To Orbit!
John Wenskovitch
November 26, 2012
When I was in elementary school, I was obsessed with astronomy. I knew that in 1999, Pluto and Neptune would swap places in distance from the sun, and I begged my parents to build a rocket so that we could see it happen live. My brother was into trains and we went on train rides all the time, but (obviously) I never got to go into space.
My dream never died though, and my dream for the next step in space exploration is simple: cheap access to space for the masses. Not $200000 for a suborbital flight that lasts a few minutes, like Virgin Galactic is planning. No. Last month, I spent $375 to fly round-trip from Pittsburgh to Seattle, across an entire continent. I want to be able to spend that amount (and I'll settle for maybe a little more) for a ticket to the Moon and back again!

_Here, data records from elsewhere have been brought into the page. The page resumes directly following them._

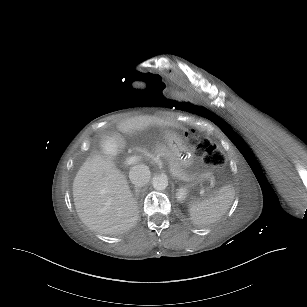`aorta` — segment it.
<instances>
[{
	"label": "aorta",
	"mask_w": 307,
	"mask_h": 307,
	"mask_svg": "<svg viewBox=\"0 0 307 307\" xmlns=\"http://www.w3.org/2000/svg\"><path fill=\"white\" fill-rule=\"evenodd\" d=\"M152 186L156 191H163L168 187V179L164 175L153 177Z\"/></svg>",
	"instance_id": "762f6f07"
}]
</instances>
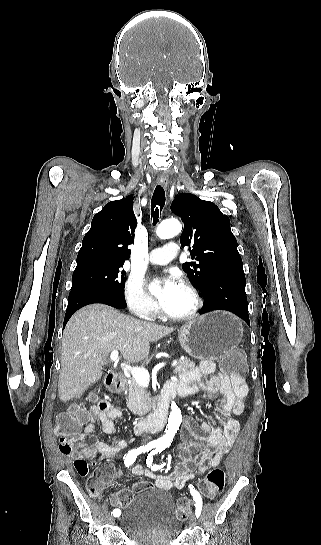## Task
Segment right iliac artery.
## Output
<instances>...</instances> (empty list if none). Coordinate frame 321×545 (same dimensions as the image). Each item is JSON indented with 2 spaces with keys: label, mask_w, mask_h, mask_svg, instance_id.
<instances>
[{
  "label": "right iliac artery",
  "mask_w": 321,
  "mask_h": 545,
  "mask_svg": "<svg viewBox=\"0 0 321 545\" xmlns=\"http://www.w3.org/2000/svg\"><path fill=\"white\" fill-rule=\"evenodd\" d=\"M155 446H156L155 443L150 442V443H148V444L145 445V446H141V447H138V448H136V449H133V450L129 451L128 453H126V454L124 455V463H125V466L129 468V467L134 463V461L136 460V458H137V456H138L139 454H141V453H143V452H148V451H150L152 448H154ZM112 514H113L115 517H117V516H119L120 511L117 510V509H115V510H113Z\"/></svg>",
  "instance_id": "obj_1"
}]
</instances>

Obviously, this isn't going to happen overnight, so my dream needs a bit of infrastructure. A space elevator for starters, so that launching a few dozen people into orbit doesn't cost millions of dollars in fuel. An array of space stations in low Earth orbit (and in Lunar orbit, and Martian orbit, and throughout the solar system) - travel hubs that can provide access to the surface of other worlds. We can still launch probes to the gas giants and to the Kuiper Belt; I'm fascinated by those missions as well. But we also should be building up the foundation for the return of manned spaceflight, on a far grander scale than anything we've attempted as a species so far!
There are more than seven billion people living on Earth right now, and in the past 51 years, just over 500 have been to space. I'd rather have the odds of getting there be more like a coin flip and less like a nine-figure lottery.